The current gold price slipped below $3,350 after an easing of Middle East tensions led investors to shift away from the safe-haven asset.
Gold prices are set to record their first weekly decline of the month, on the back of a slight easing in Middle East tensions. Demand for the safe-haven asset has declined after fears of an imminent escalation of the conflict decreased.
During the Friday morning session in London, spot gold was trading at around $3,350 an ounce, down more than 2% for the week. This pullback follows a strong performance earlier this year, with the precious metal still up more than 25% year-to-date. It remains fairly close to its record peak of just above $3,500, which it recorded in April.
The decline in the gold price comes after officials from the White House outlined the US president’s immediate plans. Addressing reporters, a government spokesperson revealed that Donald Trump will make a decision within two weeks on whether to support Israeli strikes.
This suggested that the US is not ready to make any rash decisions that could lead to an immediate escalation in the Israel-Iran conflict. It also eased fears of a swift military intervention that might have disrupted energy markets and further fuelled inflation.
Increased interest in other precious metals
Over the past few days, interest has begun to move away from gold towards alternative precious metals. Some investors appear to be shifting towards platinum as a defensive play, citing gold’s elevated price levels.
In terms of pricing, platinum and silver both declined on Friday, while palladium edged higher. As for the gold price, forecasts from major investment banks remain divided. Goldman Sachs reiterated its current bullish stance, projecting gold will reach $4,000 an ounce by 2025. However, Citigroup has decided to take a cautious approach, anticipating a fall below $3,000 by 2026.
Elsewhere, the Bloomberg Dollar Spot Index slipped by 0.1% but remains up for the week, which may also be weighing on gold prices. A stronger dollar typically makes the metal more expensive for holders of other currencies, reducing demand.

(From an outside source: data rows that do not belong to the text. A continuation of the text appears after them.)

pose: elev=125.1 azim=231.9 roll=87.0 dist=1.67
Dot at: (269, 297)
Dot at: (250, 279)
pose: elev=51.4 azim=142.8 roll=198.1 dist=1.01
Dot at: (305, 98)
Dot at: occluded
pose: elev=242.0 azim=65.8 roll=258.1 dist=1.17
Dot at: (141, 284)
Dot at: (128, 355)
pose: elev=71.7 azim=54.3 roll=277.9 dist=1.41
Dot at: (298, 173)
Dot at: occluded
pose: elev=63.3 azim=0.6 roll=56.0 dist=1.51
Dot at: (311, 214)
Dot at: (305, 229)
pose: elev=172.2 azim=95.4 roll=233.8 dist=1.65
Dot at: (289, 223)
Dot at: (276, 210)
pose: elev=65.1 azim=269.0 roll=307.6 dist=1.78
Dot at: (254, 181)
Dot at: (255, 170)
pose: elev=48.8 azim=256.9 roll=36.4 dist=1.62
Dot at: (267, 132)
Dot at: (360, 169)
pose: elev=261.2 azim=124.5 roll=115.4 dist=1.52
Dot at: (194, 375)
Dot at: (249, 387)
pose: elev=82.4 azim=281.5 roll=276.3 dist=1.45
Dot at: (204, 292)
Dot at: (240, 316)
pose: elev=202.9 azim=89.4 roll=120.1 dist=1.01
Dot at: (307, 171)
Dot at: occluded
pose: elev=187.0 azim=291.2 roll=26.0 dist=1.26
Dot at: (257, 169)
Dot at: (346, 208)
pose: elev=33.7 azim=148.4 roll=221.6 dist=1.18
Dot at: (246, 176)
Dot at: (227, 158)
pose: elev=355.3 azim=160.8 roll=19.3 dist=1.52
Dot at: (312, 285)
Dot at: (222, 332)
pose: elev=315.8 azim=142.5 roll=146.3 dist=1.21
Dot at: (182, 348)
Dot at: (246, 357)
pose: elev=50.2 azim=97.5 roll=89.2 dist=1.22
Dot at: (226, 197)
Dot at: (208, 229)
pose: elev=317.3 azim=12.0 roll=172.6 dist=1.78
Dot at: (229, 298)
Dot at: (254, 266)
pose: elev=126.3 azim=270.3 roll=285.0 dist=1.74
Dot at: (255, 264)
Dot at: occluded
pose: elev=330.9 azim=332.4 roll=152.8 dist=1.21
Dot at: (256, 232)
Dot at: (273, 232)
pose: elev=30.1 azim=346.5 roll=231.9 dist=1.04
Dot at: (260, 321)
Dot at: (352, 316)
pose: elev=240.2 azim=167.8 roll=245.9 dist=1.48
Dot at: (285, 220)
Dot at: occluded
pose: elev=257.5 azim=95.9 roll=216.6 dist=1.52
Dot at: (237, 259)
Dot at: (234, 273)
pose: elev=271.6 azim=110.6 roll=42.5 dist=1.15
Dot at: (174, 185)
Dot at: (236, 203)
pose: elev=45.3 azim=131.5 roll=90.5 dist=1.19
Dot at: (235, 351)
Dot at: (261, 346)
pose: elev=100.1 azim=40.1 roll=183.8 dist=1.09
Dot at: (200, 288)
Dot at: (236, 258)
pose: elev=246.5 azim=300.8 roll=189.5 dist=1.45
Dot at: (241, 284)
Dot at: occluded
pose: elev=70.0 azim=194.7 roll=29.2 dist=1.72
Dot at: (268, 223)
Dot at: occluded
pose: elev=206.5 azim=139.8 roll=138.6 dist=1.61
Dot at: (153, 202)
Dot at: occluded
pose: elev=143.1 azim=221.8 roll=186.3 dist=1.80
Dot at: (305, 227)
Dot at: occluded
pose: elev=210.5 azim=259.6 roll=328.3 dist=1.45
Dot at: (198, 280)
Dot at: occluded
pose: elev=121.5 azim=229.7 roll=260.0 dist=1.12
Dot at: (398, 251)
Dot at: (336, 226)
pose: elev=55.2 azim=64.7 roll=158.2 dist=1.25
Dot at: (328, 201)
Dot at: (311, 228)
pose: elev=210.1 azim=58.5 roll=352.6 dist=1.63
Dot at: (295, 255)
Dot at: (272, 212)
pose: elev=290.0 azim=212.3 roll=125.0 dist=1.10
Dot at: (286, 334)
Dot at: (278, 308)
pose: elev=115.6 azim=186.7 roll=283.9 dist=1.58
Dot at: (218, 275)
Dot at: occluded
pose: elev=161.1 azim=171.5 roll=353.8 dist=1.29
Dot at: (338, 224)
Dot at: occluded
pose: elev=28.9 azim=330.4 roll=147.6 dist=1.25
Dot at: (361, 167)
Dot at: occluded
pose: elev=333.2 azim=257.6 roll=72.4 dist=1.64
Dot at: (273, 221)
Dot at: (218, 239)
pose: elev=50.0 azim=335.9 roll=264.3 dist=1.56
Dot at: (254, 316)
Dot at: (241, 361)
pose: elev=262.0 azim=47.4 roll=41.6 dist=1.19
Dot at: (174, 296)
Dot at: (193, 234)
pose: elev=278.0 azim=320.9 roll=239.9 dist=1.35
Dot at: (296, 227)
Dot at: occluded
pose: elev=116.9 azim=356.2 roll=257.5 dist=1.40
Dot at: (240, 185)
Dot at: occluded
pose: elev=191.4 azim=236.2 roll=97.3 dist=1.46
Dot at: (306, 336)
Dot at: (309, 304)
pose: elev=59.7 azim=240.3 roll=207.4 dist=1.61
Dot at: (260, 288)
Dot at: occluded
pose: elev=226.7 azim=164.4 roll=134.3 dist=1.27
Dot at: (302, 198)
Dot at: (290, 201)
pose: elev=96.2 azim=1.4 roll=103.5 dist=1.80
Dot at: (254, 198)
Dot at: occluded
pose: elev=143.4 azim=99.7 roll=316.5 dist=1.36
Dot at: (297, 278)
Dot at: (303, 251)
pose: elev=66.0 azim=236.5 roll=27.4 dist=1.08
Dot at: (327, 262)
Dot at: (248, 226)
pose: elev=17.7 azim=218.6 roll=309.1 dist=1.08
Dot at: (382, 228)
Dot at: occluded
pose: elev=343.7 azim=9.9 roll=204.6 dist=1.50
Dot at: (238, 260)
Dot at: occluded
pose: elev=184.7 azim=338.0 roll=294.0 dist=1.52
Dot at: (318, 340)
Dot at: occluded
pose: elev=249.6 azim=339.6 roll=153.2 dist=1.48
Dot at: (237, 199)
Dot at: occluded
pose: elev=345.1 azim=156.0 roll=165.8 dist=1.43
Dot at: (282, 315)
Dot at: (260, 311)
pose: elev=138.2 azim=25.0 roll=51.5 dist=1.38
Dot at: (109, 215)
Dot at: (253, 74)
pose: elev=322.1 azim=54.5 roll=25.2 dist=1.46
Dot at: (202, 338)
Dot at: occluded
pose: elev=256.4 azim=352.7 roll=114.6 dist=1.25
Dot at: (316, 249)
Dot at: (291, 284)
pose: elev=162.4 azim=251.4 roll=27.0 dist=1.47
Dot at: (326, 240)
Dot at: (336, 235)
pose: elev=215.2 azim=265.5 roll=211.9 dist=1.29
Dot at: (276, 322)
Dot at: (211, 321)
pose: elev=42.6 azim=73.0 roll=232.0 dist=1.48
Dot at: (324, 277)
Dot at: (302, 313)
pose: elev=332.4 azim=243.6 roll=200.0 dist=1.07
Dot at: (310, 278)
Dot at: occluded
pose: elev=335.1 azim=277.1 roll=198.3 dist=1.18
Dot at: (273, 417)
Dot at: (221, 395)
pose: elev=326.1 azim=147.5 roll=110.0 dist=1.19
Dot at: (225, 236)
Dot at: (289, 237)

Inflationary pressures could push the gold price down
This week, Federal Reserve (Fed) Chair Jerome Powell warned that inflationary pressures could persist, partly due to the impact of Trump’s proposed tariffs. That has led markets to scale back expectations for interest rate cuts this year.
Powell warned that Trump’s trade tariffs haven’t yet revealed their full impact. He added that the effects of the tariffs haven’t yet driven up consumer prices, but this will likely become evident over the summer months.
Higher inflation typically has a negative impact on the gold price, with the yellow metal usually performing better in low-rate environments due to its lack of yield.
Taking into account inflation, interest rates, and geopolitical risks, the gold price is being closely watched by investors, with its direction in the short term appearing increasingly uncertain.